La razón de leer este Evangelio al fin de la Cuaresma es porque la resurrección de Lázaro fue la gota que llenó el vaso de la paciencia de los líderes religiosos de Israel para conducir a Cristo a la muerte. A medida que Jesús se fue dando a conocer por su predicación y milagros, se adhería la gente a él. Además, Jesús hacía y decía cosas que no se correspondían con el pensamiento oficial del judaísmo. Curaba en sábado, comía con publicanos y pecadores, interpretaba la ley de Moisés con una autoridad que le situaba por encima de él, y acusaba a los fariseos y saduceos de tratar mal a la gente sencilla, especialmente a quienes le seguían. Estas razones, derivadas de una falsa comprensión de la religión, hicieron que los fariseos dijeran: «He aquí que todo el mundo le sigue» (Jn 12,19).

La noticia de la resurrección de Lázaro corrió como la pólvora en Betania y los alrededores de Jerusalén y llegó a oídos del sanedrín, el alto tribunal religioso de Israel que determinó su condena a muerte. El temor de que el pueblo entero siguiera a Jesús hizo pensar al sanedrín que todo el pueblo se levantaría y los romanos destruirían el templo y la ciudad. Por eso, «los sumos sacerdotes y fariseos habían mandado que el que se enterase de dónde estaba les avisara para prenderlo» (Jn1, 57). El evangelista carga las tintas sobre este posible levantamiento del pueblo (no eran tantos los que seguían a Jesús) porque le interesa subrayar sobre todo la resurrección de Lázaro como motivo de la muerte de Jesús. Es una paradoja sorprendente —viene a decir— que quien da la vida a un muerto sea condenado a morir. Fiel a la temática de su Evangelio, el autor ama los contrastes para resaltar la personalidad única de Jesús: es la luz rechazada por las tinieblas; es la verdad a que se opone la mentira; es la vida sentenciada a muerte. Cuando Jesús se entera de que buscan prenderlo, se retira con sus discípulos a la ciudad de Efraín, cerca del desierto, y ya no volverá a Jerusalén hasta su entrada el día de los ramos.
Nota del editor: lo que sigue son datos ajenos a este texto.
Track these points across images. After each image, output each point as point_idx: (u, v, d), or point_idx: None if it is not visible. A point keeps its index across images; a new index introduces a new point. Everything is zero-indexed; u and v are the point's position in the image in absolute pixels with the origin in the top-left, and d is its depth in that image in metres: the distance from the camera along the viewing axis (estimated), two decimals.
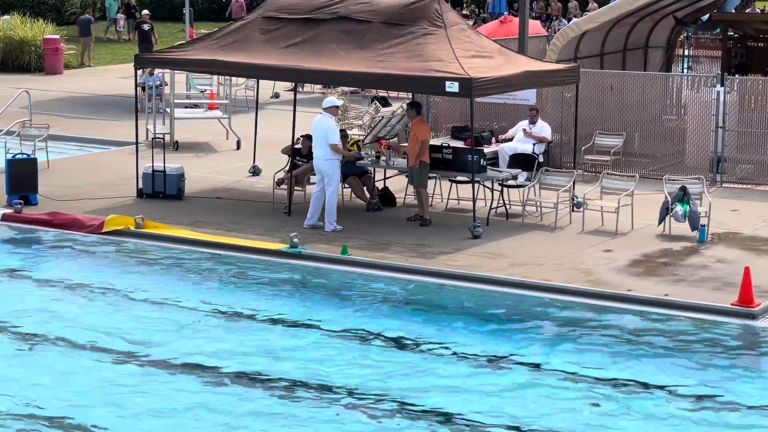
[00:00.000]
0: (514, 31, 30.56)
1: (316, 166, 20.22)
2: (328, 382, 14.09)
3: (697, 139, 24.05)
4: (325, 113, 20.25)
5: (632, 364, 14.74)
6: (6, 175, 21.92)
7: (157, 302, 17.07)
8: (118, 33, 50.37)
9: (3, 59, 40.64)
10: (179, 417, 13.09)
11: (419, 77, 19.88)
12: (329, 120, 20.16)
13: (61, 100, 34.28)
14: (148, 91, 29.29)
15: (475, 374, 14.43)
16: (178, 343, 15.37)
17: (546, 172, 21.35)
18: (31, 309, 16.65)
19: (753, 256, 18.75)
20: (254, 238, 19.64)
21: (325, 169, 20.03)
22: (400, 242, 19.39)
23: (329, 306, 16.94)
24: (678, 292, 17.05)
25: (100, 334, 15.62)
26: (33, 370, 14.39)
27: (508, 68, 20.50)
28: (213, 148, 27.54)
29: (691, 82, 26.55)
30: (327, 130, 20.01)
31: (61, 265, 18.91)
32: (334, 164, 20.07)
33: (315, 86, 34.51)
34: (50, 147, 25.58)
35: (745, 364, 15.02)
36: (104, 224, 20.23)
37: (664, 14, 29.30)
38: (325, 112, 20.26)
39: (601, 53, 28.47)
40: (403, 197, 22.14)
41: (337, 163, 20.12)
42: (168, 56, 22.95)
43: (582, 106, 22.85)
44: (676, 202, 19.69)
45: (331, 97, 21.15)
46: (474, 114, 20.02)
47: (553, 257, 18.65)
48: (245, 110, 30.12)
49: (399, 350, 15.26)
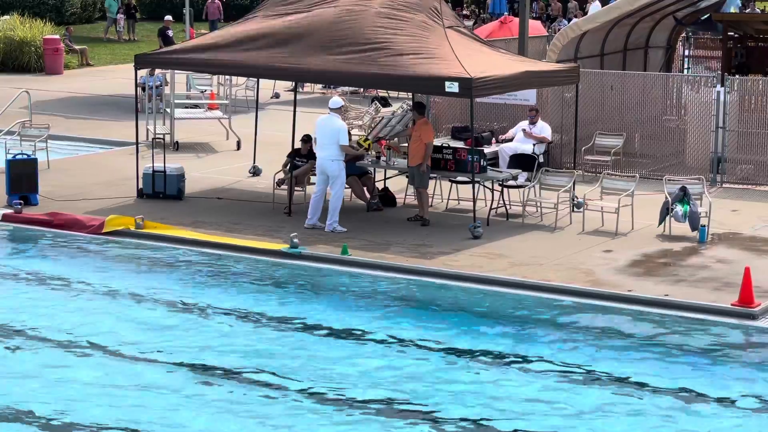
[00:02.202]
0: (515, 31, 30.57)
1: (321, 166, 20.12)
2: (327, 381, 14.10)
3: (697, 140, 24.05)
4: (332, 113, 20.21)
5: (632, 365, 14.73)
6: (6, 175, 21.92)
7: (158, 302, 17.07)
8: (118, 33, 50.37)
9: (3, 59, 40.64)
10: (179, 417, 13.09)
11: (419, 77, 19.88)
12: (339, 120, 20.14)
13: (61, 100, 34.27)
14: (148, 91, 29.29)
15: (476, 374, 14.43)
16: (178, 343, 15.36)
17: (546, 172, 21.35)
18: (32, 309, 16.65)
19: (753, 257, 18.75)
20: (254, 238, 19.64)
21: (332, 169, 19.98)
22: (400, 242, 19.39)
23: (329, 306, 16.93)
24: (678, 292, 17.05)
25: (99, 334, 15.62)
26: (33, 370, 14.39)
27: (508, 68, 20.50)
28: (213, 148, 27.53)
29: (691, 82, 26.55)
30: (338, 130, 19.95)
31: (61, 266, 18.89)
32: (340, 165, 20.05)
33: (315, 86, 34.52)
34: (50, 147, 25.59)
35: (745, 364, 15.01)
36: (104, 224, 20.23)
37: (664, 14, 29.31)
38: (332, 113, 20.22)
39: (601, 53, 28.47)
40: (403, 197, 22.14)
41: (343, 163, 20.11)
42: (168, 56, 22.95)
43: (582, 107, 22.85)
44: (676, 203, 19.69)
45: (337, 98, 21.14)
46: (474, 114, 20.02)
47: (553, 257, 18.65)
48: (245, 110, 30.11)
49: (399, 350, 15.26)
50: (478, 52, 20.64)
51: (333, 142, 19.93)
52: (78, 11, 54.54)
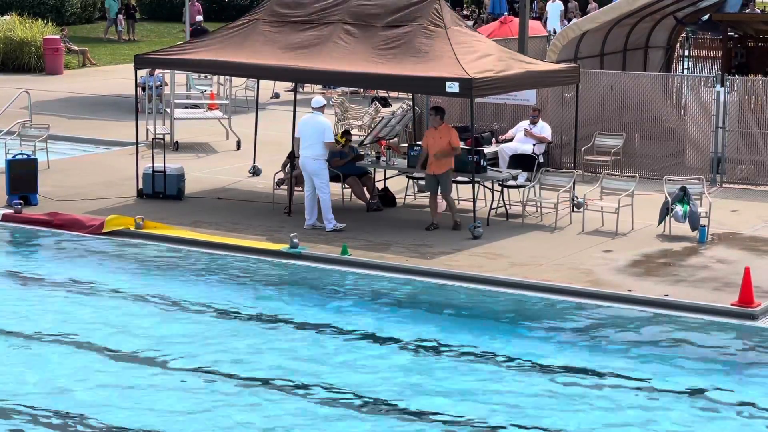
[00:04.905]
0: (514, 31, 30.58)
1: (303, 164, 20.14)
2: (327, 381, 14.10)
3: (697, 140, 24.05)
4: (315, 112, 20.24)
5: (632, 365, 14.73)
6: (6, 175, 21.92)
7: (158, 303, 17.07)
8: (118, 33, 50.37)
9: (3, 59, 40.63)
10: (179, 417, 13.09)
11: (419, 77, 19.88)
12: (322, 118, 20.17)
13: (61, 101, 34.27)
14: (148, 92, 29.29)
15: (475, 374, 14.42)
16: (178, 343, 15.36)
17: (546, 172, 21.35)
18: (31, 309, 16.65)
19: (753, 257, 18.75)
20: (254, 238, 19.64)
21: (312, 168, 20.00)
22: (400, 242, 19.39)
23: (329, 306, 16.93)
24: (678, 292, 17.05)
25: (99, 334, 15.62)
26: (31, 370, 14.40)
27: (508, 68, 20.50)
28: (213, 148, 27.53)
29: (691, 82, 26.55)
30: (325, 128, 20.01)
31: (61, 266, 18.89)
32: (321, 164, 20.06)
33: (315, 86, 34.52)
34: (50, 147, 25.59)
35: (745, 364, 15.01)
36: (104, 224, 20.23)
37: (664, 14, 29.31)
38: (315, 112, 20.25)
39: (601, 53, 28.48)
40: (403, 198, 22.14)
41: (325, 162, 20.12)
42: (168, 56, 22.94)
43: (582, 107, 22.85)
44: (676, 203, 19.69)
45: (319, 97, 21.08)
46: (474, 114, 20.02)
47: (553, 257, 18.65)
48: (245, 110, 30.12)
49: (399, 350, 15.25)
50: (479, 52, 20.63)
51: (316, 141, 19.96)
52: (78, 11, 54.51)
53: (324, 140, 19.96)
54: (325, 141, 19.97)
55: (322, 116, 20.21)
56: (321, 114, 20.25)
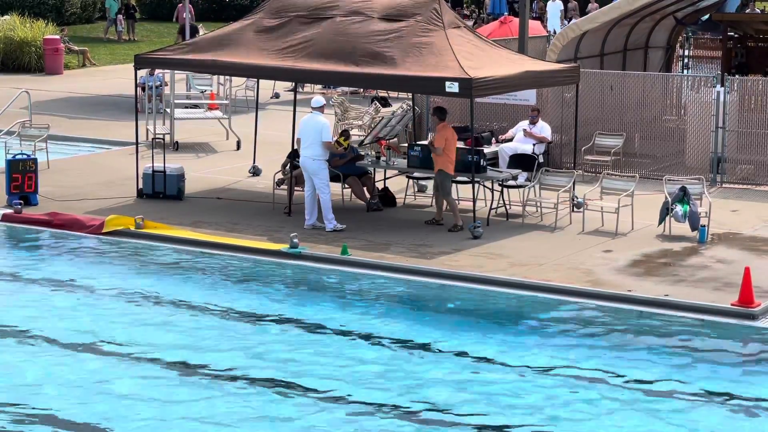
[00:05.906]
0: (514, 31, 30.59)
1: (303, 164, 20.18)
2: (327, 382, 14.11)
3: (697, 140, 24.05)
4: (315, 112, 20.25)
5: (632, 365, 14.73)
6: (6, 175, 21.93)
7: (157, 303, 17.07)
8: (118, 33, 50.39)
9: (3, 59, 40.66)
10: (179, 417, 13.09)
11: (419, 77, 19.89)
12: (321, 118, 20.18)
13: (61, 101, 34.28)
14: (148, 92, 29.30)
15: (475, 374, 14.43)
16: (178, 343, 15.36)
17: (546, 172, 21.36)
18: (31, 309, 16.65)
19: (753, 257, 18.76)
20: (254, 238, 19.65)
21: (312, 168, 20.02)
22: (400, 242, 19.39)
23: (329, 306, 16.93)
24: (678, 292, 17.05)
25: (99, 334, 15.62)
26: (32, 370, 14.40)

El milagro de la resurrección de Lázaro, según dice el Evangelio, hizo creer a muchos judíos que lo vieron. Otros, sin embargo, a pesar de haberlo visto, fueron a comunicárselo al sanedrín. Este dato revela hasta qué punto Jesús es signo de contradicción. Unos creen, otros no; unos lo acogen, otros lo rechazan. Es el misterio de la fe y de la libertad del hombre. Los milagros de Jesús fueron hechos visibles, constatables. Por eso, Jesús apela a ellos para que crean en él los que no quieren acoger su doctrina. Este es el drama de Jesús en cuanto enviado del Padre, un drama que atraviesa toda la historia. Algunos piensan que, si hubieran visto los milagros con sus propios ojos, habrían creído en él. Pero esto denota presunción. No basta con ver el signo; hay que acoger su significado. La fe es una adhesión de toda la persona. Y la persona implica la inteligencia y el corazón. La fe involucra todo el ser. Por eso dijo el mismo Jesús, en la parábola del rico epulón y del pobre Lázaro, que quien no acoge la palabra de Dios, no creerá aunque resucite un muerto (cf. Lc 16, 31).